Exercise prompt:
Rewrite everything from the row containing "What position from the left is Choir?" down to the row containing "Reading left to", replacing "position" with "place" and leaving all else unchanged.

Listed records:
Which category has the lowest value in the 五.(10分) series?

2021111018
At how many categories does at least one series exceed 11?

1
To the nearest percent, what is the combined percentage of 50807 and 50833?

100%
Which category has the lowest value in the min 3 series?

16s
* * *
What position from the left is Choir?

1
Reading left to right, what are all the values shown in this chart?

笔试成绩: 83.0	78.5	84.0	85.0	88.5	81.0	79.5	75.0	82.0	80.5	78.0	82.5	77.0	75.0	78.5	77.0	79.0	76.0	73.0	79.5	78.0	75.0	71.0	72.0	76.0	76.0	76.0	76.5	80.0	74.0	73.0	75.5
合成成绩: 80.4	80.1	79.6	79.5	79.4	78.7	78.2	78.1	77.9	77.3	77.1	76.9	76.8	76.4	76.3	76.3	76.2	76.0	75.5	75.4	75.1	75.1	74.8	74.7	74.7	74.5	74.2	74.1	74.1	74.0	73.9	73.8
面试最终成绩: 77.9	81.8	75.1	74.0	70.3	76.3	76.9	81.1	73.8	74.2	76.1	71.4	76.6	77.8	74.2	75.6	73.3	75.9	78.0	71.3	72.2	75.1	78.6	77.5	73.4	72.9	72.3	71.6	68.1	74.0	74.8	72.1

Solution for this task:
What place from the left is Choir?

1
Reading left to right, what are all the values shown in this chart?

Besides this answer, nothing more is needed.